Describe the development of iron deficiency, including measurements used to assess iron status, and the development of iron-deficiency anemia.
What will be an ideal response?
Iron deficiency develops in stages. In the first stage, iron stores are diminished. Measures of serum ferritin (in the blood) reflect iron stores and are most valuable in assessing iron status at this stage.
The second stage of iron deficiency is characterized by a decrease in transport iron: the iron-carrying protein transferrin increases (an adaptation that enhances iron absorption). Together, measurements of serum ferritin and transferrin can determine the severity of the deficiency—the more transferrin and the less serum ferritin, the more advanced the deficiency is. Transferrin saturation—the percentage of transferrin that is saturated with iron—decreases as iron stores decline.
The third stage occurs when the lack of iron limits hemoglobin production. Now the hemoglobin precursor, erythrocyte protoporphyrin, begins to accumulate as hemoglobin and hematocrit values decline. Hemoglobin and hematocrit tests are easy, quick, and inexpensive, so they are the tests most commonly used in evaluating iron status.

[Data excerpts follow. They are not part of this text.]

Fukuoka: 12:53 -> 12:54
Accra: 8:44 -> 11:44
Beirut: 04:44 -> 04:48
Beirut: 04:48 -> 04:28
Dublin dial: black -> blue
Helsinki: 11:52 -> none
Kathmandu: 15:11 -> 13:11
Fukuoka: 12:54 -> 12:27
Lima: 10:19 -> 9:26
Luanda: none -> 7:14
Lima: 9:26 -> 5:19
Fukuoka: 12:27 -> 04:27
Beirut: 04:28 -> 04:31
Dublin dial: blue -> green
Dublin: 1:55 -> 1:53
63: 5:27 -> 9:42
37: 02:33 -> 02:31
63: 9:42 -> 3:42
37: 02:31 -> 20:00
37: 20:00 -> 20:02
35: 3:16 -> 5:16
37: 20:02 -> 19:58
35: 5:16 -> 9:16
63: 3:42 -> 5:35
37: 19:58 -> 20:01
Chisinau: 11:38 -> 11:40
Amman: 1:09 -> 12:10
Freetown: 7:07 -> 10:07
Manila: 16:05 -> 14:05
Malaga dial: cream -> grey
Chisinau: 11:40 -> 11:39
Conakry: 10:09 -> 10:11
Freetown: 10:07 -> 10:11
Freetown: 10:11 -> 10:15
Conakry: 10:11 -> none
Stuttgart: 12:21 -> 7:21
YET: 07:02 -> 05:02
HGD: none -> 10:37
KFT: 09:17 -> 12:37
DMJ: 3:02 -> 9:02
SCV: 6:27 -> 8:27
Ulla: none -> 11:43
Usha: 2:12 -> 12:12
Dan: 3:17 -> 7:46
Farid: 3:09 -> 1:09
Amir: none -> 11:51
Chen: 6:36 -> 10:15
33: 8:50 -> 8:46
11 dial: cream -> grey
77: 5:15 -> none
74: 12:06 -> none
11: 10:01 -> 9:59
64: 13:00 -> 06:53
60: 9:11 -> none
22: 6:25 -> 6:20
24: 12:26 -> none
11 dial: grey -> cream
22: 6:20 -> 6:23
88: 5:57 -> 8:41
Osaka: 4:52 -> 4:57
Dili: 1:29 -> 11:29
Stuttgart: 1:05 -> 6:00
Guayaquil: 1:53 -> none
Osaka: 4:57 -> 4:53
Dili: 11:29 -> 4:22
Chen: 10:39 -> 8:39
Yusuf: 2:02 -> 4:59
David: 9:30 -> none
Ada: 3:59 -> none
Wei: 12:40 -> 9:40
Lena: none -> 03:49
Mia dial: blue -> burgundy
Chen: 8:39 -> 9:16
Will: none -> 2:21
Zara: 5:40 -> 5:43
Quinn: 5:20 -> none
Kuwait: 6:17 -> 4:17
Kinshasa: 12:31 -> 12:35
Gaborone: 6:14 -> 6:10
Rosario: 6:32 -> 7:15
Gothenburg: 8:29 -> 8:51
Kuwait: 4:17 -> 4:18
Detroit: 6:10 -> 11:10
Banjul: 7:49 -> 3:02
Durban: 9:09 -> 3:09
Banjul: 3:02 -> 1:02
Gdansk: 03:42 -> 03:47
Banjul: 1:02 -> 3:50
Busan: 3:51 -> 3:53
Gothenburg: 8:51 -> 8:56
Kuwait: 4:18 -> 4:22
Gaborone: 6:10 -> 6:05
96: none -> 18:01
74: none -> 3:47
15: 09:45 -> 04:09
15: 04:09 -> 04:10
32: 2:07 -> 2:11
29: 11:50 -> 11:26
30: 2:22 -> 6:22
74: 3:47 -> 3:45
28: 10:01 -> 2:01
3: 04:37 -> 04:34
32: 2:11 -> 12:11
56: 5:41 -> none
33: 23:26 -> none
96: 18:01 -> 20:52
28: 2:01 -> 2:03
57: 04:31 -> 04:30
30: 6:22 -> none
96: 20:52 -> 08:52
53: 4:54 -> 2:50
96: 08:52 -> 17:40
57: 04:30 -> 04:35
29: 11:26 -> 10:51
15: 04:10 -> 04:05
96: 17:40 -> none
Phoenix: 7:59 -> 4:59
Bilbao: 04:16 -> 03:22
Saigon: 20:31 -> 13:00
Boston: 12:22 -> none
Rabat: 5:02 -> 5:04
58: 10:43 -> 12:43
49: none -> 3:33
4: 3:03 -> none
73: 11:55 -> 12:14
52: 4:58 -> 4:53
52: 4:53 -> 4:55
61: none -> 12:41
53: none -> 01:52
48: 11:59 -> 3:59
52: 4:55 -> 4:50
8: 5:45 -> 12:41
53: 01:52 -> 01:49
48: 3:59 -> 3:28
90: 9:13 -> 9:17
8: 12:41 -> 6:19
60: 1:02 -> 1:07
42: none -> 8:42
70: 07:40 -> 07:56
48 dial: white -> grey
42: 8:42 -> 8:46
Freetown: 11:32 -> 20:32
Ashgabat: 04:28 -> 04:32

Iron-deficiency anemia refers to the severe depletion of iron stores that results in a low hemoglobin concentration. In iron-deficiency anemia, hemoglobin synthesis decreases, resulting in red blood cells that are pale (hypochromic) and small (microcytic). Without adequate iron, these cells can’t carry enough oxygen from the lungs to the tissues. Energy metabolism in the calls falters. The result is fatigue, weakness, headaches, apathy, pallor, and poor resistance to cold temperatures.